None of the above is the actual problem, which is as simple as it is hard to remedy: increased demand.

Worcester had 153,892 residents in 1994. Now, that number has climbed to 211,286 – an astounding 37 percent increase. Given the law of supply and demand, there is simply no way that Worcester’s rent would not have increased dramatically. Rent does not increase linearly. As renters compete for ever scarcer housing, it increases exponentially. Rent is not a proxy for “greed,” but for how scarce housing is.

One might point out that Worcester did have nearly as high a population in the 1950s without such an extreme shortage of housing. That is true, but the population then was still less, people lived in much larger family units, and a surprisingly large amount of Worcester’s housing stock was torn down in the intervening years, either due to urban renewal or general blight.

As mentioned above, there is no quick solution – as much as King, Davis, Bilotta, Haxhiaj, Linhares and others may wish. Rent control or “rent stabilization” might be quick, but it is no solution. Like all other forms of price controls, it leads not to affordability, but to shortage. Reviving it and unleashing it on Worcester would lead landlords to turn their apartments into condos or simply take them off the market. It would lead developers, no longer certain they could make a profit or even recoup their expenses, to stop building.

That is the effect rent control would have on Worcester. If the construction of new housing stops and if the current supply is reduced, a $2,050 median rent would be a fond memory. It’s possible that some people would have cheaper rent. But a larger pool of prospective tenants would, without housing in the city, forced to move. Further, studies show that landlords tend to let controlled apartments deteriorate, and that would lead to decaying neighborhoods.

Almost universally, economists consider rent control, even if under the guise of rent stabilization, bad policy. While progressives in Worcester have been sending around various studies and meta-studies, these represent a small minority of economists. And even these cherry-picked studies have important caveats – and those caveats are in line with most economists.

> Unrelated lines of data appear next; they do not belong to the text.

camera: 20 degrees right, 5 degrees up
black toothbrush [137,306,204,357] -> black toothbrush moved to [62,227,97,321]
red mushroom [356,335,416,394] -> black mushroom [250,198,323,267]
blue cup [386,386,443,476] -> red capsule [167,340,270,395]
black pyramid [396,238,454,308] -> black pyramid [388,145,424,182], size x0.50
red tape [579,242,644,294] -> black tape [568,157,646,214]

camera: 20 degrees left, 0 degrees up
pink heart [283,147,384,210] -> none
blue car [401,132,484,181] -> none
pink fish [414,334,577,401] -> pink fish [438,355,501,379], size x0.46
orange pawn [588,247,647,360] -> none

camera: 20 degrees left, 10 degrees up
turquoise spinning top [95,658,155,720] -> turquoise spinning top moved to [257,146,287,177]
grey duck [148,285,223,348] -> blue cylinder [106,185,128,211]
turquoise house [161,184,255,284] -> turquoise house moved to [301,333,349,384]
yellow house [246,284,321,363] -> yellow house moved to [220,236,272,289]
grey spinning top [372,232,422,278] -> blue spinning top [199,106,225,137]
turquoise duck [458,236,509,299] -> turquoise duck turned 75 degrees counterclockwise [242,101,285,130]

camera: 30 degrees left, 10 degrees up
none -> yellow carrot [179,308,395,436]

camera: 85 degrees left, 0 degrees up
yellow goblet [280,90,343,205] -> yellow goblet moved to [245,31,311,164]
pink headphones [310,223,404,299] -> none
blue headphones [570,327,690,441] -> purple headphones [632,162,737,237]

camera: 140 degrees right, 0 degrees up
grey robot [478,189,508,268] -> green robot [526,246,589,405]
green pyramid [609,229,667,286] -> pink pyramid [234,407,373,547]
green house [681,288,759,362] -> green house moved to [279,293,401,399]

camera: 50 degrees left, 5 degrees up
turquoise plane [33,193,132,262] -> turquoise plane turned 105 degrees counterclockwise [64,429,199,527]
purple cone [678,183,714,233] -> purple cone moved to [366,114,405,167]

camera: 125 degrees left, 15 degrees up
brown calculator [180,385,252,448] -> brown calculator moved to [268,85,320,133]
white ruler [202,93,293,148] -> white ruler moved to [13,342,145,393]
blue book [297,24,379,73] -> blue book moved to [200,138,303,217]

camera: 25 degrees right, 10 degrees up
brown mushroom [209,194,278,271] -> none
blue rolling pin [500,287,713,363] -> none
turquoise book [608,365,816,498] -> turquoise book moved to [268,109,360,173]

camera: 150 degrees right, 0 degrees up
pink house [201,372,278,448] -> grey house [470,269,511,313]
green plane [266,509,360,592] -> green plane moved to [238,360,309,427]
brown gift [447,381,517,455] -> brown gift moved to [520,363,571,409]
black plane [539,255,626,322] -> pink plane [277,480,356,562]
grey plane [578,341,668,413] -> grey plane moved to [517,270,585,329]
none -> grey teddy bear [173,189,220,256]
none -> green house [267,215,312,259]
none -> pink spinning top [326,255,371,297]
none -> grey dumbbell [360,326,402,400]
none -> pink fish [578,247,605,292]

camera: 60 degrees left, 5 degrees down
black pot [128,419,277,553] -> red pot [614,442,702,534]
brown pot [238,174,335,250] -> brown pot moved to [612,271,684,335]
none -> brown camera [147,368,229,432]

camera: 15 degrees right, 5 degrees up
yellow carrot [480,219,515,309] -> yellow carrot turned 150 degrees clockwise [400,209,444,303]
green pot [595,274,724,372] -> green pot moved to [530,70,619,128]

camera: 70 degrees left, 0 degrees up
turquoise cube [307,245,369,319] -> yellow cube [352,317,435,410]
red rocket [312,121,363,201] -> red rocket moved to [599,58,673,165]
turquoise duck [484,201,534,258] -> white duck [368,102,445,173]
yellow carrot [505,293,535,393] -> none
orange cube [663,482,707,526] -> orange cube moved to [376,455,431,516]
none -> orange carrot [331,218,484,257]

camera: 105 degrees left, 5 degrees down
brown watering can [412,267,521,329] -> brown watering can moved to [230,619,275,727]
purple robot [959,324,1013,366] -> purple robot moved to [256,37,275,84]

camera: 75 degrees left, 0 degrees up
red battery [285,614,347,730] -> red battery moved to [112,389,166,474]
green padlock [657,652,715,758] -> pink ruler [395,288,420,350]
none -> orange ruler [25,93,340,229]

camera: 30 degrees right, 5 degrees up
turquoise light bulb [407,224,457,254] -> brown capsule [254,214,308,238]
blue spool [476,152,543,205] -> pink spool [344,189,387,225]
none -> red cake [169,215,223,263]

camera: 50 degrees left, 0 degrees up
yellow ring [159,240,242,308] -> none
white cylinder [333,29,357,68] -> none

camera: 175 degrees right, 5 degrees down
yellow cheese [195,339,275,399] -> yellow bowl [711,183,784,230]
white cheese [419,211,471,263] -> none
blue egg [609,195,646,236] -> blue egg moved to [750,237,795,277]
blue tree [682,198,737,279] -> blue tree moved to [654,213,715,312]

Much of the conversation around rent control currently seems to be based in magical thinking. For example, some of the local commentators have argued that apartments won’t be turned into condos. That only happened before, they argue, because at the height of the first round of rent control people happened to be grabbing up homes as fast as they could. But what do these progressives think is happening now? Home prices show that houses are being bought and sold in Worcester as fast as anyone can put them on the market. The very “speculative investment” they wrongly think is the main culprit for increasing rents would actually fuel the condo-ization they think wouldn’t happen.

If rent control isn’t the solution, what is? The answer is emotionally unsatisfactory, but it is true nonetheless: the solution is already being implemented. The only way to address rising costs is to address the real problem, of which increased rent is only a symptom: the housing shortage. The quickest way to increase the stock of housing is to entice developers to build in Worcester. Over the past few years, the city has increased its housing stock by thousands of units. More will be built soon, as developments are either in progress or have recently been announced.

Sections of the commentariat argue that thousands of new “luxury” apartments haven’t helped the city, because prices keep increasing. The reply is obvious. Prices are increasing because the population also keeps increasing. Construction – as much as there has been – has not kept up with it. But every unit at, say, Alta on the Row represents a unit that relieved some pressure on the cost of the rental of a three-decker.

The current situation is not ideal, but that is because the real world is itself not ideal. Policies still have to be based in reality, though. Moving the needle from “not ideal” to “good” involves enticing even more developers to come and build, so that supply satisfies demand.

Rent control, that zombie that won’t stay dead, would move the needle from “not ideal” to “worse” and then, as neighborhoods deteriorate, “bad.”